Professor Konrad Kwiet (right) makes a point to Dovid Katz at the June 2011 Aftermath conference at Monash University in Melbourne. Photo: Ariella Leski.

The International Commission for the Evaluation of the Crimes of the Nazi and Soviet Occupation Regimes in Lithuania (known for short as the ‘Red-Brown Commission’) has been one of the engines of the Double Genocide movement in Europe, contributing politically and organizationally to the movement in Brussels, often under academic cover of ‘Holocaust Studies’ and usually with the political cover of its Jewish chairman, Emanuelis Zingeris, a long-time right-wing member of the Lithuanian Parliament (and now chair of the parliament’s foreign affairs committee).

The Red-Brown Commission

Commission’s version of ‘Holocaust Studies’

Opposition to the R-B Commission

Prof. Kwiet’s resignation letter

The commission’s work, in favor of Double Genocide legislation in Europe and a restructuring of Holocaust Studies as part of the new DG field, has caused untold anguish to Holocaust survivors and their descendants, and to genuine Holocaust Studies educators and scholars internationally, many of whom have spoken up publicly.

Mr Zingeris was the only Jew in Europe to sign the Prague Declaration of 2008. The commission’s website over the years has boasted of him adding, to the ultranationalists’ delight, this or that point of Equality of Totalitarian Regimes to the Double Genocide movement’s outpost in the corridors of the European Parliament and Commission. Mr Zingeris had resigned from the Jewish community of Lithuania in the late 1990s, though the Lithuanian government continues to wheel him out as a ‘Show Jew’ for the benefit of uninitiated foreigners.

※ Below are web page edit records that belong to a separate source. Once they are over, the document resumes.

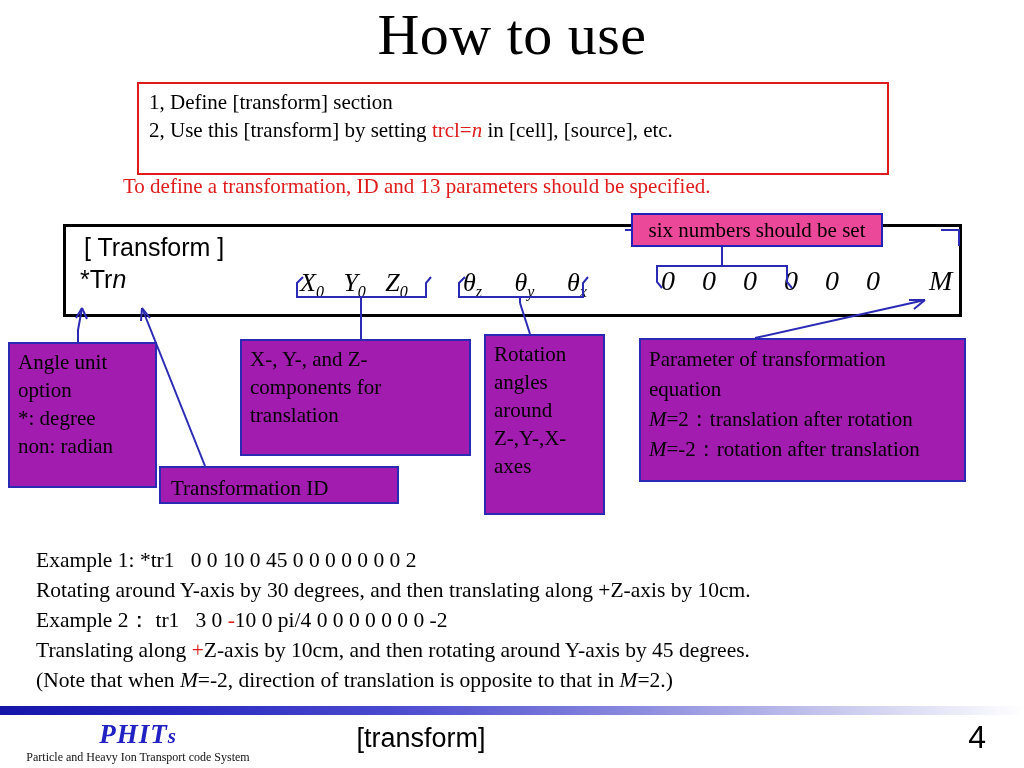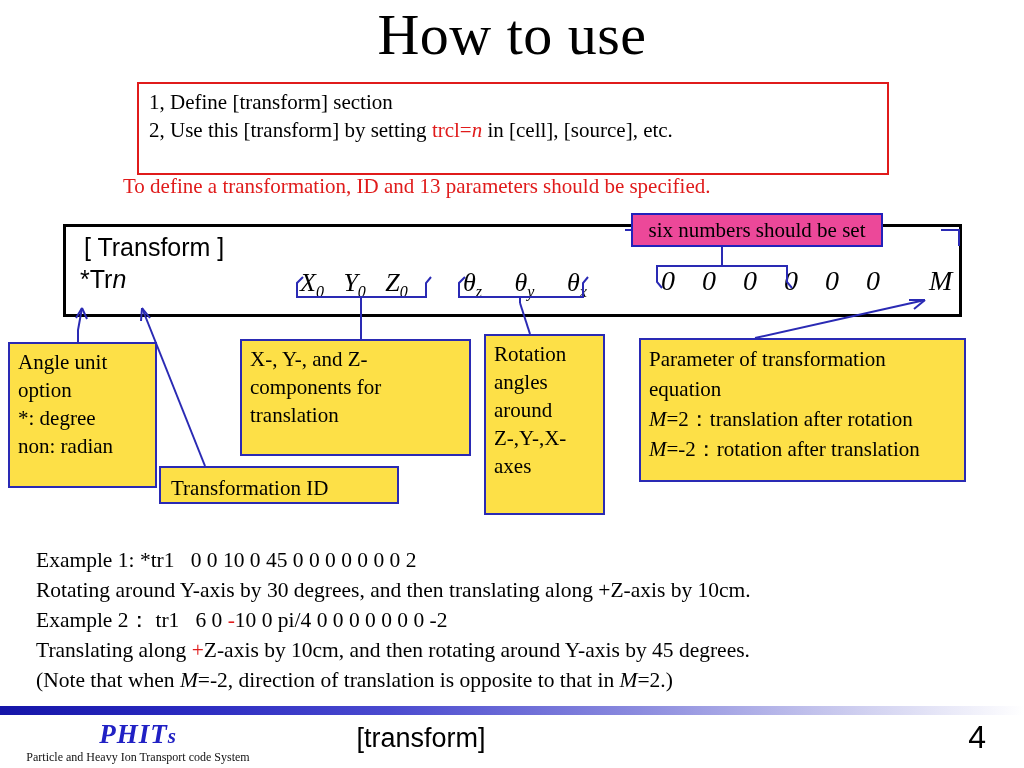--- a/index.html
+++ b/index.html
@@ -167,7 +167,7 @@
     position: absolute;
     border: 2px solid #2a2ab4;
     box-sizing: border-box;
-    background: #fde047;
+    background: #a21caf;
     font-size: 21px;
     line-height: 28px;
     padding: 4px 8px;

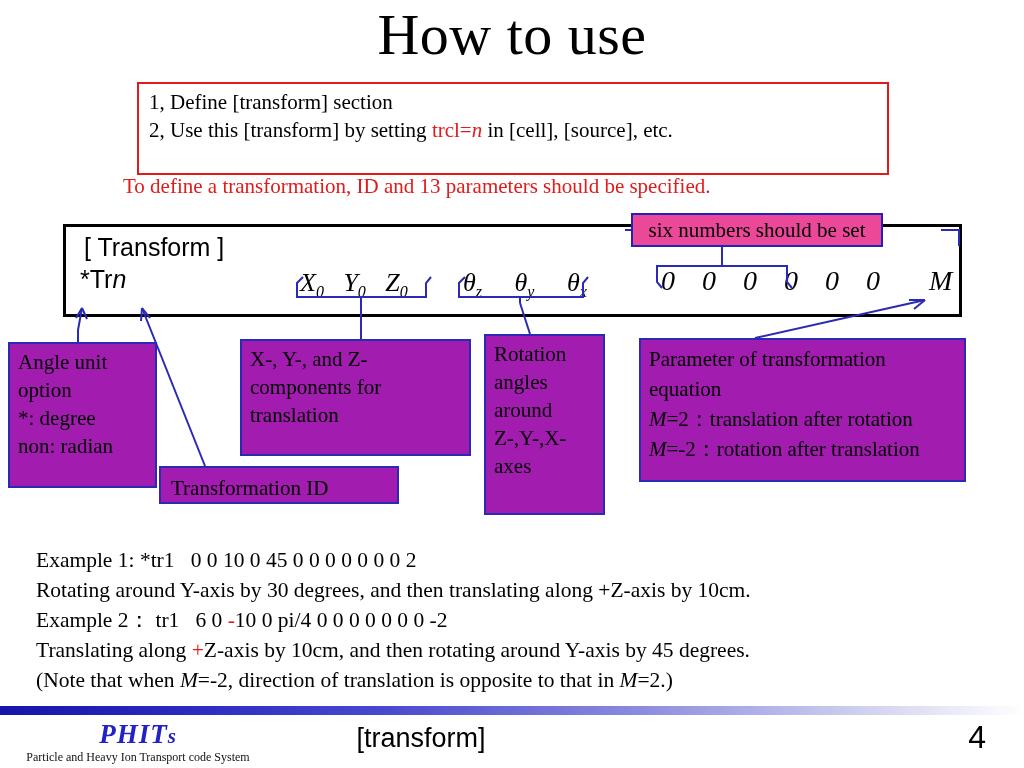--- a/index.html
+++ b/index.html
@@ -321,7 +321,7 @@
   <div class="examples">
     <div class="ex-line"><span>Example 1: *tr1</span>&nbsp;&nbsp;&nbsp;<span>0 0 10    0 45 0    0 0 0 0 0 0    2</span></div>
     <div class="ex-line">Rotating around Y-axis by 30 degrees, and then translating along +Z-axis by 10cm.</div>
-    <div class="ex-line"><span>Example 2：  tr1</span>&nbsp;&nbsp;&nbsp;<span>6 0 </span><span class="red">-</span><span>10    0 pi/4 0    0 0 0 0 0 0    -2</span></div>
+    <div class="ex-line"><span>Example 2：  tr1</span>&nbsp;&nbsp;&nbsp;<span>3 0 </span><span class="red">-</span><span>10    0 pi/4 0    0 0 0 0 0 0    -2</span></div>
     <div class="ex-line"><span>Translating along </span><span class="red">+</span><span>Z-axis by 10cm, and then rotating around Y-axis by 45 degrees.</span></div>
     <div class="ex-line"><span>(Note that when </span><span class="ital">M</span><span>=-2, direction of translation is opposite to that in </span><span class="ital">M</span><span>=2.)</span></div>
   </div>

Since the Red-Brown Commission failed to publicly protest the kangaroo investigation by antisemitic prosecutors into its own founding member, Dr Yitzhak Arad, or the women Holocaust survivors subsequently harassed and defamed, it has been seen to lose its credibility. Sir Martin Gilbert (London) resigned publicly, and Professor Gershon Greenberg (Washington, D.C.) withdrew from the committee of specialists. Dr Arad resigned too. Professor Dov Levin, who had never actually joined, issued a series of statements in 2009 demanding that his name be taken off the Commission’s PR materials.

At the Monash University conference Aftermath: The Politics of Memory,  held last month in Melbourne at the Australian Centre for Jewish Civilisation, Professor Konrad Kwiet, a major Holocaust scholar, based at the University of Sydney, took to the podium to proudly announce his resignation from the Commission, to a huge roar of applause from the audience.

Today, Professor Kwiet made available to DefendingHistory.com the formal text of his resignation from the Lithuanian government funded ‘Red-Brown Commission’, further depriving it of international credibility at a time when the government that supports it is busy downgrading, downplaying and diminishing the Holocaust as a matter of policy, locally and internationally.

Professor Kwiet is a major scholar on the Lithuanian Holocaust whose works can do much to counter the Obfuscationists’ effort. One well-known paper is his ‘Rehearsing for Murder: the Beginning of the Final Solution in Lithuania in June 1941’  (PDF available here).